Cisco ASA – Apple Devices Causing ‘Land Attack’ on Cisco ASA

ciscocisco-asaSecurity

Recently migrated to a Cisco ASA/Sourcefire implementation in our enviroment and have been going through the logs on the ASA. Looking over the logs I noticed multiple critical errors that kept coming in waves. The message is a "Land Attack" being denied.

The IP's are our external PAT POOL addresses being sent from the inside to the ASA itself. Here is the error message from the ASA. Below is a sample of the error message:

06-17-2016 08:01:16 Local4.CriticalX.X.X.X.X%ASA-2-106017: Deny IP due
to Land Attack from (external IP) to (external IP)

After doing some wiresharking we discovered that this was happening everytime Apple devices in the network were trying to get to addresses:

17.173.254.222

17.173.254.223

17.173.255.222

17.173.255.223

Here is a packet capture from one: (1.1.1.1 = Our external Nat address)

61065 232.862006 10.70.200.188 -> 17.173.254.222 UDP Source port:
58994 Destination port: 16384

61066 232.862006 10.70.200.188 -> 17.173.254.222 UDP Source port:
58994 Destination port: 16385

61067 232.862006 10.70.200.188 -> 17.173.254.223 UDP Source port:
58994 Destination port: 16386

61068 232.862006 10.70.200.188 -> 17.173.254.222 UDP Source port:
49729 Destination port: 16384

61069 232.862006 10.70.200.188 -> 17.173.254.222 UDP Source port:
49729 Destination port: 16385

61070 232.862006 10.70.200.188 -> 17.173.254.223 UDP Source port:
49729 Destination port: 16386

61080 232.901006 10.70.200.188 -> 1.1.1.1 UDP Source port: 58994
Destination port: 58994

Line 61080 is what triggers the "land attack" message and is repeated about 5 times before reverting back to using the correct inside local address for the source. For some reason it is acting like Apple resorts to using the outside global address as the source address for the devices, causing the land attack log. We have found the ports its using when this happens are common to Apple's FaceTime, iMessage, Gamecenter and iChat. Usually 16393 – 16403.

I have tried adding "ip verify unicast source reachable-via rx" on layer 3 interfaces on the core switch right before the ASA with no success.

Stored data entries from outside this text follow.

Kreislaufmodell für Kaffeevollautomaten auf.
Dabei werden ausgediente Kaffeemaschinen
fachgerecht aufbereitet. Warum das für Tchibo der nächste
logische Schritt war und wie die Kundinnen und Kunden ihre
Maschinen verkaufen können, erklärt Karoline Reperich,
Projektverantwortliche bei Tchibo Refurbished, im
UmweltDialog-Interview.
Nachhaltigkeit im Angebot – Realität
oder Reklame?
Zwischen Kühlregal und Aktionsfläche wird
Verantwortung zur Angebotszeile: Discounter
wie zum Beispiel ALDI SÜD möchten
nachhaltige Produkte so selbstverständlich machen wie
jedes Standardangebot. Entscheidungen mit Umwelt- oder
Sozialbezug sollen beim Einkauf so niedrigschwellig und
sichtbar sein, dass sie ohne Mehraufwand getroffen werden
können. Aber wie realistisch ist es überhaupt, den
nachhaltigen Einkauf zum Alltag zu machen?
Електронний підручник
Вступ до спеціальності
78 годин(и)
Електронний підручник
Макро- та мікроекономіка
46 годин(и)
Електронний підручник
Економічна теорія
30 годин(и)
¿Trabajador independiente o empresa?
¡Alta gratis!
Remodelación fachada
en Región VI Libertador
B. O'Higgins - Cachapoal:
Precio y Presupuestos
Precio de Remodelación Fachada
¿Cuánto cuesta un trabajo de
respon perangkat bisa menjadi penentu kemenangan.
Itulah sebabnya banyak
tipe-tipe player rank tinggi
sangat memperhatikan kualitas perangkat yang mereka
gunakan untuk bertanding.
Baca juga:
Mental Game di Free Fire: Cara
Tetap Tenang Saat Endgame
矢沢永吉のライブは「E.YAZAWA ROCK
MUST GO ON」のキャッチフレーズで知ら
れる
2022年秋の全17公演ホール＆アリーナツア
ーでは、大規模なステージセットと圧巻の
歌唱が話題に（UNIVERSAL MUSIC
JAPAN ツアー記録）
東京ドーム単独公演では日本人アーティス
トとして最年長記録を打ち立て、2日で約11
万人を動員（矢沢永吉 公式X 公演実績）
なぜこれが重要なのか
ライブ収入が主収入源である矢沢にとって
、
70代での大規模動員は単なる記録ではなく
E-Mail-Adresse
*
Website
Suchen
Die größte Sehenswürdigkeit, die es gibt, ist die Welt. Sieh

Has anyone seen this before and successfully fix it? Looking for a solution other than blocking the 17.173.xxx.222/3 with an ACL at the core before being sent to the ASA.

Best Answer

A LAND attack, or LAN-D attack in some circles, is an attack that involves sending a host a packet with a source and destination address matching the host's IP address.

The idea is if a host with the IP 5.5.5.5, receives a packet with a destination of 5.5.5.5 (itself) and a source of 5.5.5.5, it will respond to the packet, back to itself... potentially creating a response loop... and sometimes simply blue-screen crashing the host's OS.

Nearly all modern operating system have been patched to make this "attack" useless, but the Cisco ASA (and many other security products) still protect against this type of "attack". Which is to say, if the ASA seems a packet with a matching Source and Destination address, it will drop it claiming a potential LAND attack.

In your case, your inside addresses 10.70.200.0/24 are being NAT'ed to a public address of 1.1.1.1. So two things can be happening, both of which might be triggering the LAND attack.

Imagine this scenario:

Host ----- ASA ----- Upstream Router ----- Internet

Scenario #1: Host sends a packet with SRC 10.70.200.20 and DST 1.1.1.1. Packet gets to ASA, ASA applies your PAT rule and translates it to SRC 1.1.1.1 DST 1.1.1.1 -- ASA detects matching source/destination and drops packet

Scenario #2: Host sends a packet with SRC 10.70.200.20 and DST 1.1.1.1. Packet gets to ASA, ASA applies your PAT rule and translates it to SRC 1.1.1.1 DST 1.1.1.1. Packet is forwarded to Upstream Router. Upstream Router has an entry in its Routing Table telling it the 1.1.1.1 IP address exists back towards your ASA and sends it that way. ASA receives a packet with a DST of 1.1.1.1 and a SRC of 1.1.1.1 -- ASA detects matching source/destination and drops packet

In my experience, I have seen it mostly be #2 that was in play. I don't believe (don't quote me) the ASA will watch for the land attack on traffic going from higher security level to lower security level (aka, inside to outside).

I am guessing this is happening when the Apple devices are trying to talk directly to each other, they detect each other's public IP addresses using STUN or some other system, but they don't realize are on the same internal network, so they both actually share the same public IP address.

To circumvent, you will need to create a new PAT rule so that when your inside hosts are speaking to 1.1.1.1, their source should be re-written as 1.1.1.2 (or anything other than 1.1.1.1). This way the SRC and DST don't match, and don't trigger the ASA's LAND Attack defense.